• [Work instruction]
According to the passage on the New Albany Shale, about how much natural gas in place has the shale of the Illinois Basin been estimated to contain?

• [Given passage]
== Segment start ==
Although the New Albany Shale of the Illinois Basin has been estimated to contain approximately 86 TCF of natural gas in place, the full development of this potentially large resource has not yet occurred. The intent of this study is to reassess the potential of New Albany shale using a novel integrated workflow, which incorporates field production data and well logs using a series of traditional reservoir engineering analyses with artificial intelligence & data mining techniques. The model developed using this technology is a full filed model and its objective is to predict future reservoir/well performance in order to recommend field development strategies.
In this integrated workflow unlike traditional reservoir simulation and modeling, we do not start from building a geo-cellular model. Top-Down intelligent reservoir modeling(TDIRM) starts by analyzing the production data using traditional reservoir engineering techniques such as Decline Curve Analysis, Type Curve Matching, Single-well History Matching, Volumetric Reserve Estimation and Recovery Factor. These analyses are performed on individual wells in a multi-well New Albany Shale gas reservoir in Western Kentucky that has a reasonable production history. Data driven techniques are used to develop single-well predictive models from the production history and the well logs (and any other available geologic and petrophysical data).
== Segment end ==
• [Extracted records]
== Segment start ==
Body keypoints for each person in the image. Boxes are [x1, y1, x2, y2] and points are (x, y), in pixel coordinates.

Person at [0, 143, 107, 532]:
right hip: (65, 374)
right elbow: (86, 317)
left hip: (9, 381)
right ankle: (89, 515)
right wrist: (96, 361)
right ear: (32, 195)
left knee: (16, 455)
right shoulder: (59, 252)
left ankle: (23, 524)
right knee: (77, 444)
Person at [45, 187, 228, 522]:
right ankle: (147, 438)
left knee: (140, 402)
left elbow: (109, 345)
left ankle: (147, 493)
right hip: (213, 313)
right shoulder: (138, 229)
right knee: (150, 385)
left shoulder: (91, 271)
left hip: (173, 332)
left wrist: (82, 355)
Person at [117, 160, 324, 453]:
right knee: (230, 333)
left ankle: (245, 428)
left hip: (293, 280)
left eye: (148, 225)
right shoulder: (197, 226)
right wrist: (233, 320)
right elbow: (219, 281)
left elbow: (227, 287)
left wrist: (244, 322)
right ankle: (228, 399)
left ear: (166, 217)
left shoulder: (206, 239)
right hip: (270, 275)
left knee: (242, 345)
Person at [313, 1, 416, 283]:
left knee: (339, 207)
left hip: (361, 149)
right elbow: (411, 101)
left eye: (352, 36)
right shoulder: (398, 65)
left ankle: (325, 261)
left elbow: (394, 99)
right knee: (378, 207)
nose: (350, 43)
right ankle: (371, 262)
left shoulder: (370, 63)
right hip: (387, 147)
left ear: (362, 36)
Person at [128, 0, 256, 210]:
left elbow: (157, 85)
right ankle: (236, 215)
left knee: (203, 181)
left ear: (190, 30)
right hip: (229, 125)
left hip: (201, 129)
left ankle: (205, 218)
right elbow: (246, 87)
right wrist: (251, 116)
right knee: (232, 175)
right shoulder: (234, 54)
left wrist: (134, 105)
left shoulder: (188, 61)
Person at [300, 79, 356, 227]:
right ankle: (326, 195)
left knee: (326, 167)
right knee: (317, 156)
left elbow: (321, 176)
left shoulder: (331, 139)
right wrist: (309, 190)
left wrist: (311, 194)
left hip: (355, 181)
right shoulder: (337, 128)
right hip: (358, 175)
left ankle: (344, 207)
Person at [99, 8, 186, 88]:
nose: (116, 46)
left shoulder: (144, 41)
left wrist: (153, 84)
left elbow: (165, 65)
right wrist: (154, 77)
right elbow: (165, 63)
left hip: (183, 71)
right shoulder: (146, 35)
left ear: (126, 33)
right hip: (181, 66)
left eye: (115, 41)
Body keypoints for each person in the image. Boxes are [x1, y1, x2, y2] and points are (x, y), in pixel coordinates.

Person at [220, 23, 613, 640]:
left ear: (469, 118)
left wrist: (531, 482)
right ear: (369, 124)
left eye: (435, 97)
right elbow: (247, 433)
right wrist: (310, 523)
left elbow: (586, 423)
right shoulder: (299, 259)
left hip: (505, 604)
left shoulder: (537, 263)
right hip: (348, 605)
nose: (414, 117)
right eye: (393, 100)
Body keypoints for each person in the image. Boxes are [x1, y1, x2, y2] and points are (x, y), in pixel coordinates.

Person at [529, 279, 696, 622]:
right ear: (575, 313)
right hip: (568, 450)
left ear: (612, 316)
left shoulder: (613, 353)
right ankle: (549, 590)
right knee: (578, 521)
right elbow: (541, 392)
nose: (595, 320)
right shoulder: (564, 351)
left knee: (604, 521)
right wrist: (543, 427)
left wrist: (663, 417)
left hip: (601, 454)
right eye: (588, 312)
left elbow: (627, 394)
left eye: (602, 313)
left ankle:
== Segment end ==
• [Result]
Approximately 86 TCF of natural gas in place.